Here’s How Much A C6 Corvette ZR1 Costs Today

For being the most famous and recognizable two-seater American sports car in history, the Corvette had a bit of a stigma behind it as being not quite as good as its rivals from Japan and Europe. That was of course until the C6 ZR1 was launched, after that, people were forced to take the Corvette name seriously, or risk having their car’s doors blown off by 640 horsepower of supercharged all American fury.

Jetting zero to 60 in around three seconds and reaching atop speed of 210 miles per hour is territory traditionally reserved for the highest tier of mid engines European supercars, but with the ZR1 being just as fast, we can only believe it should have the same distinction of an all American supercar. Now that it’s been on the used market for a number of years, expect some amazing deals to be waiting for those who look for them.

The Corvette ZR1 was the craziest and fastest Vette ever to see the light of day when it launched. Nowadays, it has great potential to be the bang for your buck best-used performance car on the market today, let’s take a look at some things you should know before starting your search.

One virtue that American sports cars have over any other nation is their price, nowhere else in the world can such a high-performance vehicle be bought for so cheap. Starting around 80 thousand dollars, the ZR1 was less than half the price of equivalent Ferrari’s Porsche’s and Lamborghinis.

GM cut costs in ways that are apparent immediately and some less so. The fiberglass body endemic to Corvettes has been criticized for being flimsy and cheap feeling, the end result though is a body that’s very cheap to make and also very lightweight.

The 6.2 liter supercharges LS9 V8 maintains a pushrod design, archaic and outdated by most standards, but so simple to make that it brings the overall cost of the car down significantly.

While not entirely spartan on the inside, materials that make up the interior are on the cheaper side as is the infotainment system. All of this aside though, these cost-cutting measures not only made for a great deal new, but an even greater deal on the resale market.

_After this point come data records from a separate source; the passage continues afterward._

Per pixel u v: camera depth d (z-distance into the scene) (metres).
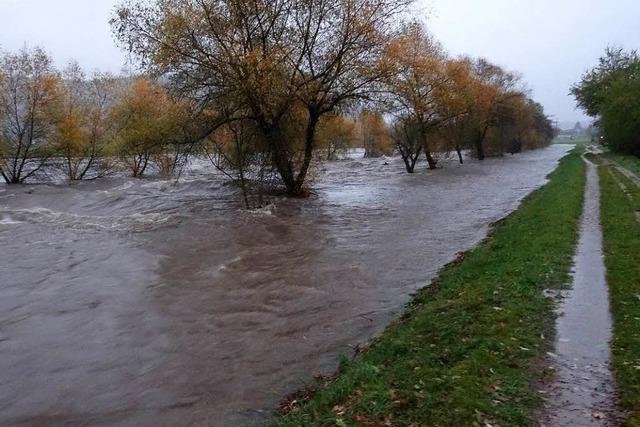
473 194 32.44
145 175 47.34
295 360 9.02
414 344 8.27
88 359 9.16
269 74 24.39
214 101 26.53
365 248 17.53
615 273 10.96
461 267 13.54
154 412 7.41
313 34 27.34
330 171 53.94
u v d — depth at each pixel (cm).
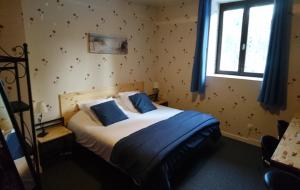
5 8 218
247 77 349
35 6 268
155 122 300
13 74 222
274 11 279
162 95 463
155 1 389
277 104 297
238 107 351
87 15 326
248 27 344
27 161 156
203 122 292
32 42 271
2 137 127
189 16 389
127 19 387
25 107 171
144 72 443
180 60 418
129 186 232
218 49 386
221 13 371
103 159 261
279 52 280
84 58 333
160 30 442
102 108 308
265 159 201
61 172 258
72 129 301
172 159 219
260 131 333
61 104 312
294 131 198
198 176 251
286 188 136
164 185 200
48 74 294
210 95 383
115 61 380
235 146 332
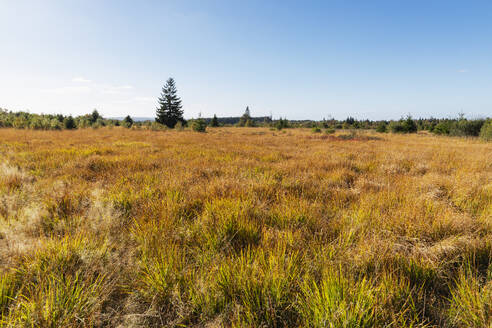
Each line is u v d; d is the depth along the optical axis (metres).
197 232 2.67
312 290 1.74
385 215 3.00
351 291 1.59
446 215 2.88
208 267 2.02
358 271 1.99
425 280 1.89
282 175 5.61
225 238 2.45
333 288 1.59
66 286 1.70
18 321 1.45
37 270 1.92
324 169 6.59
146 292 1.77
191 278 1.89
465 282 1.70
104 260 2.12
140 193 3.86
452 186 4.39
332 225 2.86
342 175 5.61
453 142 18.55
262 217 3.11
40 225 2.77
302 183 4.78
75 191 3.90
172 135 22.06
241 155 8.95
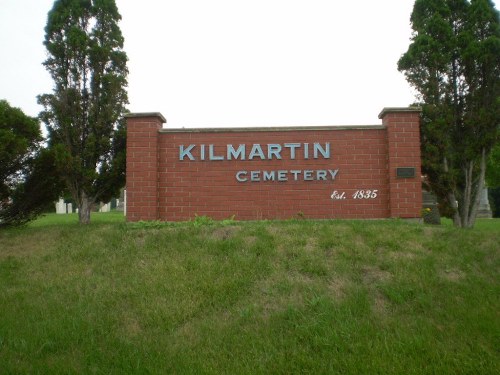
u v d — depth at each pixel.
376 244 7.16
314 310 5.46
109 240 7.91
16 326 5.37
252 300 5.78
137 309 5.66
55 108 11.19
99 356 4.71
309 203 10.35
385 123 10.41
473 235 7.57
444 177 10.54
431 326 5.08
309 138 10.47
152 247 7.45
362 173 10.38
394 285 5.94
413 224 8.57
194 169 10.52
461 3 11.10
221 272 6.41
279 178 10.40
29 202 10.37
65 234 8.62
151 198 10.32
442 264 6.53
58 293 6.24
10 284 6.72
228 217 10.38
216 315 5.53
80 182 11.12
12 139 8.86
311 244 7.20
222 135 10.54
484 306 5.49
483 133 10.54
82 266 7.07
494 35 10.64
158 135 10.57
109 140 11.40
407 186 10.12
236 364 4.52
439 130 10.55
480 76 10.52
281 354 4.66
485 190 25.16
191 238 7.61
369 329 5.04
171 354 4.70
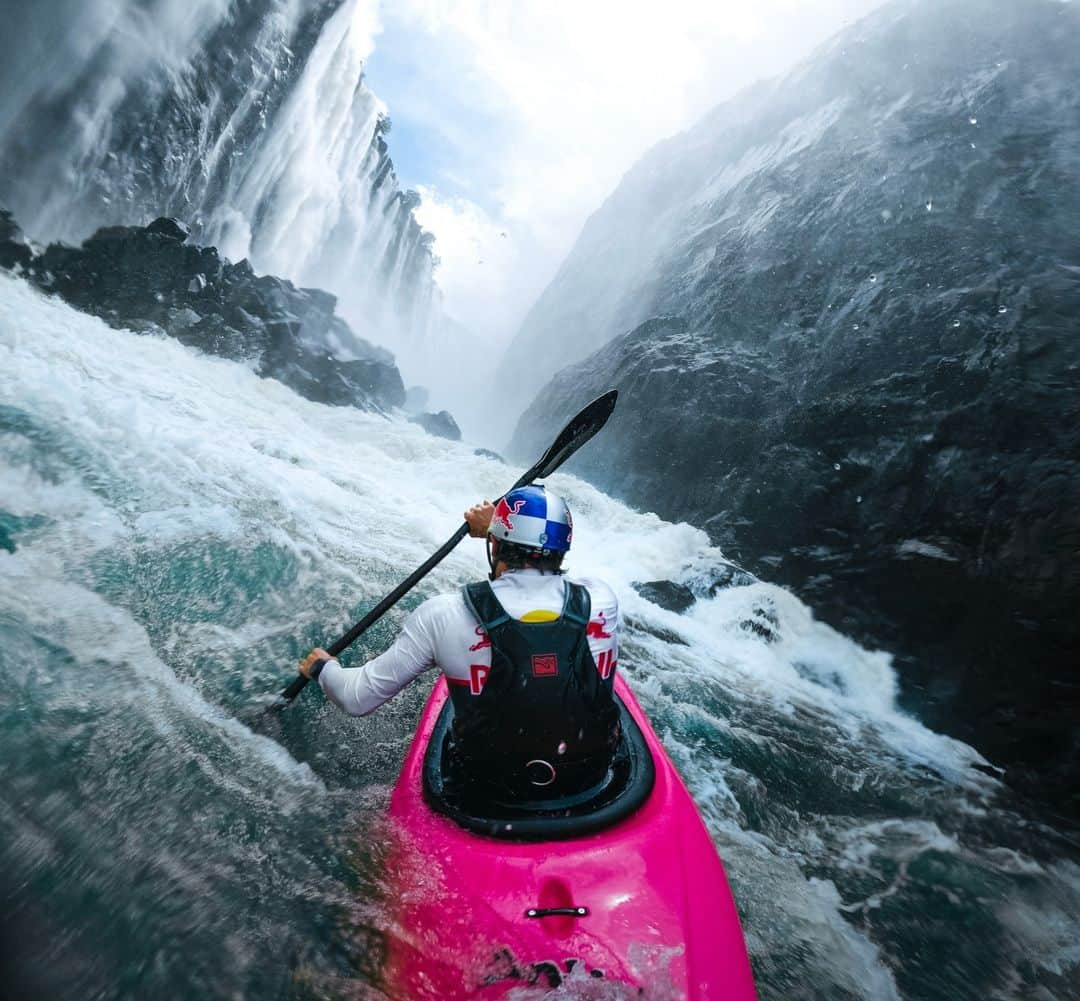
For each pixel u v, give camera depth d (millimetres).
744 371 11141
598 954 1382
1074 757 4691
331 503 5492
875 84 15969
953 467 6738
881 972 2486
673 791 1878
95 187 13242
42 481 3916
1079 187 10766
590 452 11641
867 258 11727
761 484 7926
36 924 1620
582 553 7035
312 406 9344
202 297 10422
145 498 4180
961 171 11922
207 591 3588
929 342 9125
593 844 1609
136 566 3537
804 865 3037
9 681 2467
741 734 4117
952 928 2826
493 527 1771
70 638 2828
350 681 1815
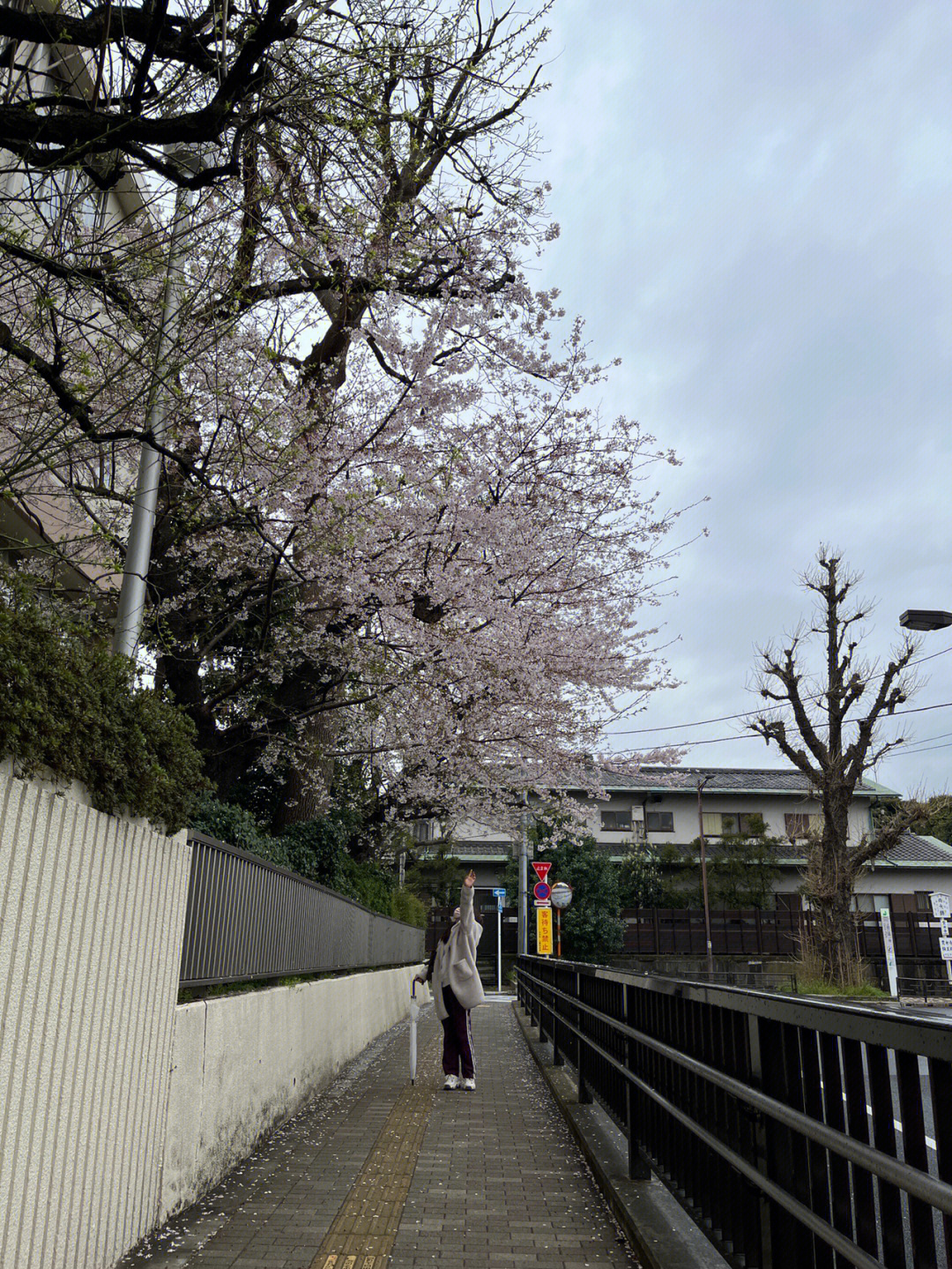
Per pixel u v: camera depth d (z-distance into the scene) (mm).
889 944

They say that fifteen percent of a cars value dissapears the minute it rolls of the lot. Whether you drive the car ten miles or ten thousand miles, that inital drop in value befalls even the highest end supercars. So when depreciation strikes a car that was a bargain in its class to begin with, the results can only be positive.

There are currently two sixth generation Corvette ZR1s listed on Carfax.com in prices ranging from 65 to 72 thousand dollars. Around the same price as a brand new fully loaded BMW X5 or Cadillac Escalade. You’re gurenteed to be going a fair bit faster in the ZR1 than any of those overpriced and oversised family SUVs.

The Zr1 is never going to be a Toyota COrolla in terms of reliability, fuel economy or other metrics we often use to judge the worth of regular economy cars. But compared to other cars at its performance and price point, it’s really not bad at all.

Having the engine in the front of the car as opposed to the middle allows for a normal sized rear cargo area as well as ample room for the driver and passenger, a problem with the new C8 corvette that’s hapilly absent from its predecessor.

Drivers who opted for the six speed manual transmission with their ZR1 can even expect to get 25 or so miles to the gallon if they don’t drive like a maniac and stick in top gear on the highway. That’s something the equivelant Ferrari 458 or Lamborghini Aventador could never hope to achieve. Furthermore, while those European sports cars are busy in the shop having their third service this month, the LS based Corvette will carry on chugging, it wont cost an arm and a leg to have the oil changed in the ZR1 either.

Of course, you’d have to be a little bit dense in the head to buy a car like the Zr1 for its virtues as an economical car. but what it prooves if nothing else is that a supercar doesnt have to be hope;essly unreliable on top of being extremely expensive.

Traditionally, chigh performance cars were play toys for the rich and famous, nowadays, with a little saving up and a bit of ressearch. it’s possible to buy a 600 plus horsepower monster that’s as much of an icon of its time as anything else made alongside it.